Ziemlich früh am Samstagmorgen wurde Paul geweckt. Es kam ihm so vor, als sei er gerade erst ins Bett gegangen und als er auf seine Uhr schaute, war das auch so. Er wurde kurz im Waschraum abgeliefert, und nachdem er sich gewaschen hatte wieder abgeholt. Ein wenig erinnerte das Ganze Paul an ein Gefängnis und im Grunde genommen war es das ja auch.
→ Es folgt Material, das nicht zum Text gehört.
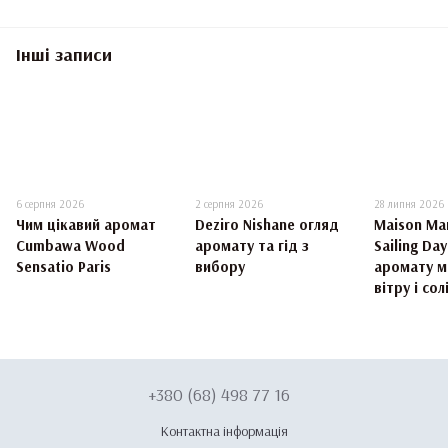
Інші записи
6 серпня 2026
2 серпня 2026
28 липня 2026
Чим цікавий аромат
Deziro Nishane огляд
Maison Mar
Cumbawa Wood
аромату та гід з
Sailing Da
Sensatio Paris
вибору
аромату м
вітру і сол
+380 (68) 498 77 16
Контактна інформація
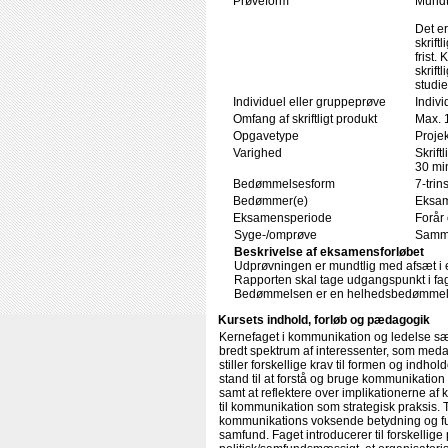
Prøveform
Mundtl
Det er
skrift
frist
skrift
studi
Individuel eller gruppeprøve
Indivi
Omfang af skriftligt produkt
Max. 
Opgavetype
Projek
Varighed
Skrift
30 min
Bedømmelsesform
7-trin
Bedømmer(e)
Eksam
Eksamensperiode
Forår 
Syge-/omprøve
Samme
Beskrivelse af eksamensforløbet
Udprøvningen er mundtlig med afsæt i en
Rapporten skal tage udgangspunkt i fa
Bedømmelsen er en helhedsbedømmelse a
Kursets indhold, forløb og pædagogik
Kernefaget i kommunikation og ledelse sætt
bredt spektrum af interessenter, som meda
stiller forskellige krav til formen og indh
stand til at forstå og bruge kommunikatio
samt at reflektere over implikationerne af 
til kommunikation som strategisk praksis. 
kommunikations voksende betydning og funk
samfund. Faget introducerer til forskellig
Durch mehrere Gänge, immer wieder auf und ab, geleitete ihn ein Wächter in den sogenannten Meditationsraum. Er hatte während seiner ersten Erkundungstour in der letzten Woche diesen Raum gesehen, aber nicht ganz den Sinn erfasst. Nun erinnerte er sich wieder daran, dass er sich über die vielen Matten am Boden gewundert hatte. Jeder Bruder nahm auf einer Matte Platz. Paul schaute sich bei den anderen ab, was zu tun war. Wie in einer Moschee knieten sie nebeneinander auf ihren Matten und als der Großmeister erschien verneigten sie sich dreimal, alle gleichzeitig, und brachten ihre Stirn auf den Boden. Die Maske wurde niemals abgenommen, bei einigen war sie sicherlich schon eingewachsen, dachte Paul. Er machte das Ganze mit und versuchte im Rhythmus zu bleiben. Dann begann der Großmeister zu singen und als er endete, setzten die anderen Ordensbrüder im Chor ein. Paul kannte die Gesänge nicht, so war er ruhig. Nach einer guten halben Stunde, Paul meinte schon es nähme kein Ende mehr, drehten sich alle auf den Rücken und streckten sich aus. Die Hände lagen locker neben dem Körper. Paul passte sich an. Der Großmeister sprach in ruhigem, einschläferndem Ton, er bat, die Augen zu schließen und sich treiben zu lassen. Nach einer Weile sagte er: „Eure Gedanken lösen sich in Nichts auf, eure Konzentration ist hier bei mir.“ Dann begann der Großmeister zu summen und Paul hatte große Mühe wach zu bleiben. Wurden sie jetzt in einen Zustand versetzt, der sie willenlos machte? Paul wehrte sich verbissen gegen die einlullende Wirkung, doch er hatte durch den Schlafentzug und auch sein unfreiwilliges Fasten kaum eine Chance weiterhin wach zu bleiben. Er versuchte an alles Mögliche zu denken, sich abzulenken, aber irgendwann war er eingeschlafen.